*Data records*
┏━━
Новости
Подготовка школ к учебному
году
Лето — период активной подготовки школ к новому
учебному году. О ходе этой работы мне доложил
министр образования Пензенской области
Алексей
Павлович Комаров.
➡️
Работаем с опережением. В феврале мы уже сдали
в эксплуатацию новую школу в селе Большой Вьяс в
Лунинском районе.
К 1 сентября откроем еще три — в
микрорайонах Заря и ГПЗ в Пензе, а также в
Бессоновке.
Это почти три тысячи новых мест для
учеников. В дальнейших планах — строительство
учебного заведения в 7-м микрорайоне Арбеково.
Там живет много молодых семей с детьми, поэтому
┗━━
┏━━
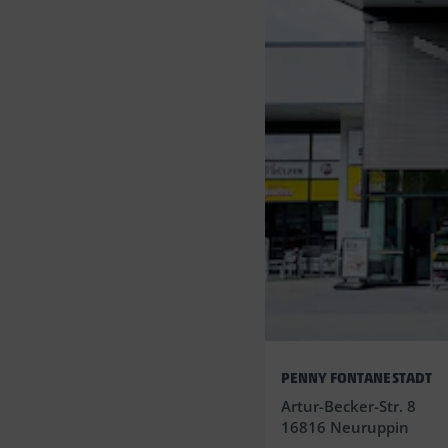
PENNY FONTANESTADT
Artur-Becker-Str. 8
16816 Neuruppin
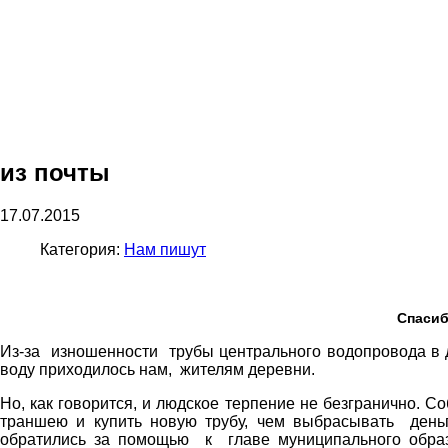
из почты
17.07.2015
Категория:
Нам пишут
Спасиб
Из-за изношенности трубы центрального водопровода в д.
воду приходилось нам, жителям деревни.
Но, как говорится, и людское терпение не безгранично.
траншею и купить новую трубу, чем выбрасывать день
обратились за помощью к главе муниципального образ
┗━━
┏━━
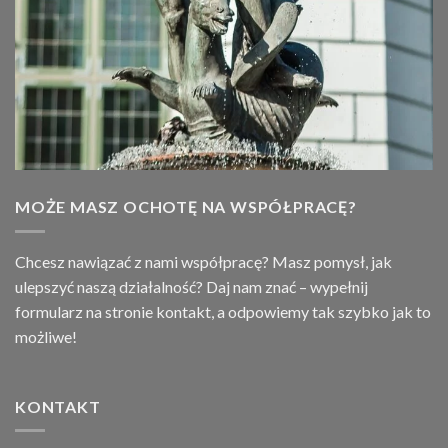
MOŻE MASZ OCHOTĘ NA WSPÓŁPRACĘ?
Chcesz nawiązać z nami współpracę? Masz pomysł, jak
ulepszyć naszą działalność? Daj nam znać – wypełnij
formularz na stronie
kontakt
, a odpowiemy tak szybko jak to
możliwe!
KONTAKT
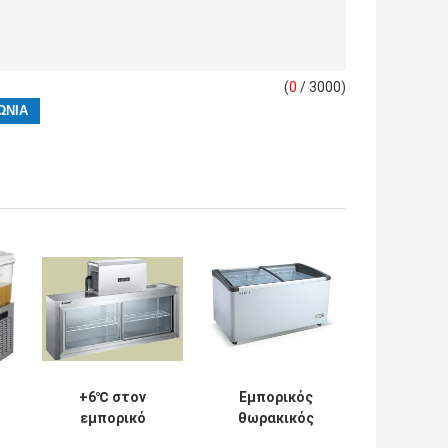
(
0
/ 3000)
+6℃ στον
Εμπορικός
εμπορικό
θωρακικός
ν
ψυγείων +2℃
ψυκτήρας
┗━━
*Required action*
Pull out every line of the items above that contains the word "новую", matching case exactly.

*Reply to the task*
в эксплуатацию новую школу в селе Большой Вьяс в
траншею и купить новую трубу, чем выбрасывать день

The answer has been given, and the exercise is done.